By far, Alzheimer’s disease (AD) is the most common neurodegenerative process, and we have so far failed to manage it effectively, with only a handful of symptomatic therapies and questionable newer disease modifying agents. AD is uniformly fatal and needs to be compared to other serious diseases such as cancer or HIV with an otherwise progressive irreversible course. AD pathology is multifactorial. Most symptomatic and potential disease modifying agents in development have narrow molecular targets. Most are tested alone versus placebo. It is only practical to expand our portfolio of combination trials, now, testing multiple pathological targets simultaneously. Similar research modalities have been successfully deployed in other multifactorial diseases such as HIV, diabetes, tuberculosis, and various oncological conditions [1]. Combination therapy may trigger a synergistic effect. Combination therapy may allow us, in theory, to improve tolerability of treatment by giving lower doses of medications. Adaptive combination treatments may prove helpful in various stages of AD. Of course, combination trials are complicated and demand a special design and a higher level of cooperation between the pharmaceutical industry, academic institutions, advocacy groups, and the federal government [2]. The reliance on multiple biomarkers to assess outcome may be complicated, and may demand development of novel outcome measures, corresponding with functional stabilization with benefit to patients and their families.

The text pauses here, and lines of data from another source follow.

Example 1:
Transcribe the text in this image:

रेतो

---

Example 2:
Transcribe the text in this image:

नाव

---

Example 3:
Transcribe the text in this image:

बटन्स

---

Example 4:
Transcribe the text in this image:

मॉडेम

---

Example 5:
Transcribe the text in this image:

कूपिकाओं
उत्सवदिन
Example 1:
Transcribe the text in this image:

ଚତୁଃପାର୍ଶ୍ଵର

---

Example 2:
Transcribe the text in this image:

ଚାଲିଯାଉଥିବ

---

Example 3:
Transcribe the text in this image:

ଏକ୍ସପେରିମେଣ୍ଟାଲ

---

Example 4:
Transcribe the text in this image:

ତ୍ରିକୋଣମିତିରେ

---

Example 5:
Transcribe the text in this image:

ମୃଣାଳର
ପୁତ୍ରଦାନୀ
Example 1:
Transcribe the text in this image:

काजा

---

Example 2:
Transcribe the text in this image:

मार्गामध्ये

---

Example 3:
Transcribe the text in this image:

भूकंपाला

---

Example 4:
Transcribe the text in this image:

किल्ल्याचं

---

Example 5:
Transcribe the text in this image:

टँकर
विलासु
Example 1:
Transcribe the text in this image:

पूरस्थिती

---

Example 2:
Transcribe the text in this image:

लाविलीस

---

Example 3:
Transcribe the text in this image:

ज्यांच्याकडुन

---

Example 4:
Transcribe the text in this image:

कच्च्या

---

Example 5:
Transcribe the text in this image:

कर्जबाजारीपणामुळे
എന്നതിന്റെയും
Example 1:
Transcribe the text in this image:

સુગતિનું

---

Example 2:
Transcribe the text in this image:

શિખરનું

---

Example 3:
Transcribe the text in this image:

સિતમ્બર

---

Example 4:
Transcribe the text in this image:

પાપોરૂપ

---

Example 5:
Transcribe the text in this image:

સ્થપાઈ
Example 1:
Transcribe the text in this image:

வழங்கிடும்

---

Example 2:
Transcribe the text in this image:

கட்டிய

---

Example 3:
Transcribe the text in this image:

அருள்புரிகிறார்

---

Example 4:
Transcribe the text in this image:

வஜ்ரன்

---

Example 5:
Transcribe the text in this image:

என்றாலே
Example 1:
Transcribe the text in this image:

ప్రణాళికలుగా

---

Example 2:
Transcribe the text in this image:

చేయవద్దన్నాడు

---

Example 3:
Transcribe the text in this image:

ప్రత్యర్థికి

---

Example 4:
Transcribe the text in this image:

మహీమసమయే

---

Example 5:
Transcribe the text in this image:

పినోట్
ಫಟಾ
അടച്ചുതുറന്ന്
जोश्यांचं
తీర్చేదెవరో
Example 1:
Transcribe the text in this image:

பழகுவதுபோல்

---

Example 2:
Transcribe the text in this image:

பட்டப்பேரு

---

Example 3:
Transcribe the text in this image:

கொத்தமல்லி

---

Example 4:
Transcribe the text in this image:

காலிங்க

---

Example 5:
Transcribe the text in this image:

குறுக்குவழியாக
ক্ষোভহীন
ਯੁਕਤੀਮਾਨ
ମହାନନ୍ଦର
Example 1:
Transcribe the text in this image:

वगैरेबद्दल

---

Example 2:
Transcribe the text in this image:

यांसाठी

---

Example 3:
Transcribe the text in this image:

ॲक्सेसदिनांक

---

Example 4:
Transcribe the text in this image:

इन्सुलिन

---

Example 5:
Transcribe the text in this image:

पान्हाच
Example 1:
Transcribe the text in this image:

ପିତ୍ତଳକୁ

I call for the Federal governmental agencies to take on the urgent need to address and adjust the regulatory hurdles pertaining safety and efficacy for combination therapy research in AD.

The CTAD EU/US task force discussed combination trial therapy in AD in 2018 [3] and needs to meet again now, to readdress the topic with the newer disease modifying agents on the market. Updated guidelines are needed now.

I call for advocacy groups to prioritize the role of mediators between the pharmaceutical companies to allow combination therapies from separate development processes to work together, to devise the proper design of combination therapy research, and to solve issues of reimbursement, as well as mediate for a combined effort regarding post research monitoring of long-term effects of polypharmacy.

The time to do this is now, with more than 6 million patients with AD in the United States today, with a projection of more than 13 million patients in 2050, any delay in the evolution of combination therapy research could lead to expansion of suffering and the death rate of millions of projected patients in a decade or two.

REFERENCES

[1] 

Tomaszewski S , Gauthier S , Wimo A , Rosa-Neto P ((2016) ) Combination therapy of anti tau and anti amyloid drugs for disease modification in early stage Alzheimer’s disease: socio-economic considerations modeled on treatments for tuberculosis, HIV/AIDS and breast cancer, J Prev Alzheimers Dis 3: , 164–172.

[2] 

Bednar MM ((2019) ) Combination therapy for Alzheimer’s disease and related dementias, Prog Mol Biol Transl Sci 168: , 289–296.

[3] 

Aisen PS , Bateman RJ , Carrillo M , Doody R , Johnson K , Sims JR , Sperling R , Vellas B ((2021) ) Platform trials to expedite drug development in Alzheimer’s disease: a report from the EU/US CTAD Task Force, J Prev Alzheimers Dis 8: , 306–312.